| WORK ITEM |
Beginning at the first line of the data, print each line exactly, stopping after the line that contains "2.2 Installing the New Fan".

+++ INPUT FOR THIS TASK

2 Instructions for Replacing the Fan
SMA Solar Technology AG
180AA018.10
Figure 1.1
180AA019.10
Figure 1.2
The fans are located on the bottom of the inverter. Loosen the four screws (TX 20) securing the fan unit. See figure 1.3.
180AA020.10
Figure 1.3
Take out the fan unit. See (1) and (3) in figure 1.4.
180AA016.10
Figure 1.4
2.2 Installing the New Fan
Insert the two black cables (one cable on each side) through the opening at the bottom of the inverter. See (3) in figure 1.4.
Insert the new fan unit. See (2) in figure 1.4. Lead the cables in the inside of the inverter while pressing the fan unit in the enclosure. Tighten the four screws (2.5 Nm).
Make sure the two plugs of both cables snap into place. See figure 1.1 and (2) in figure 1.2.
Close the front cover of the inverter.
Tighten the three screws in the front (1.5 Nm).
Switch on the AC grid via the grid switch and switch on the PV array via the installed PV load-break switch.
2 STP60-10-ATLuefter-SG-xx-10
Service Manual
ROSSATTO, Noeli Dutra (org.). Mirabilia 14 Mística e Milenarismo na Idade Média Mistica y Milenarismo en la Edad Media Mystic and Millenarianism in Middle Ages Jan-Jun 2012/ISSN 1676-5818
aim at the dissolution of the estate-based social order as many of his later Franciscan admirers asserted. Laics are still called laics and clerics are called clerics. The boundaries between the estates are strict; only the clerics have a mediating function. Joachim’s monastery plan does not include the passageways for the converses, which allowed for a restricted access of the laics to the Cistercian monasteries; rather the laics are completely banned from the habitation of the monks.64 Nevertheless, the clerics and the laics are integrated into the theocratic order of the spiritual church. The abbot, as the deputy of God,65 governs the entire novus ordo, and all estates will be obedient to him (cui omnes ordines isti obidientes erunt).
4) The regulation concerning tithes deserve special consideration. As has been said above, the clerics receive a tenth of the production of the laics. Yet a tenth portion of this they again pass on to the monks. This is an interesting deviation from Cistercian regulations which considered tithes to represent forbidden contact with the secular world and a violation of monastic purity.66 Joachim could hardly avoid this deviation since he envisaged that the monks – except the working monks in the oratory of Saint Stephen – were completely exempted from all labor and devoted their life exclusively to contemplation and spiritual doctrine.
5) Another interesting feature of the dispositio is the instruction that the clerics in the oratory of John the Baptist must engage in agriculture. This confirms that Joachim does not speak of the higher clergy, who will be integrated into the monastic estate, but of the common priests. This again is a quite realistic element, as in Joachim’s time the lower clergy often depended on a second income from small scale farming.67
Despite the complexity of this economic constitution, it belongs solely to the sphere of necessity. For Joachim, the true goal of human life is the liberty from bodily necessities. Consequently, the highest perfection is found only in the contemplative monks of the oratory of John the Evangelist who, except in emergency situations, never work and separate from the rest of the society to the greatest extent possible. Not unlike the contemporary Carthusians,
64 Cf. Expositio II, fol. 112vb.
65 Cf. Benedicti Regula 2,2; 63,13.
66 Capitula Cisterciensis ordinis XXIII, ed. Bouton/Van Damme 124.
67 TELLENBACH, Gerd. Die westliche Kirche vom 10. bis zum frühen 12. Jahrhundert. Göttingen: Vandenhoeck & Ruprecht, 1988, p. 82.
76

++++++

| YOUR SOLUTION |
2 Instructions for Replacing the Fan
SMA Solar Technology AG
180AA018.10
Figure 1.1
180AA019.10
Figure 1.2
The fans are located on the bottom of the inverter. Loosen the four screws (TX 20) securing the fan unit. See figure 1.3.
180AA020.10
Figure 1.3
Take out the fan unit. See (1) and (3) in figure 1.4.
180AA016.10
Figure 1.4
2.2 Installing the New Fan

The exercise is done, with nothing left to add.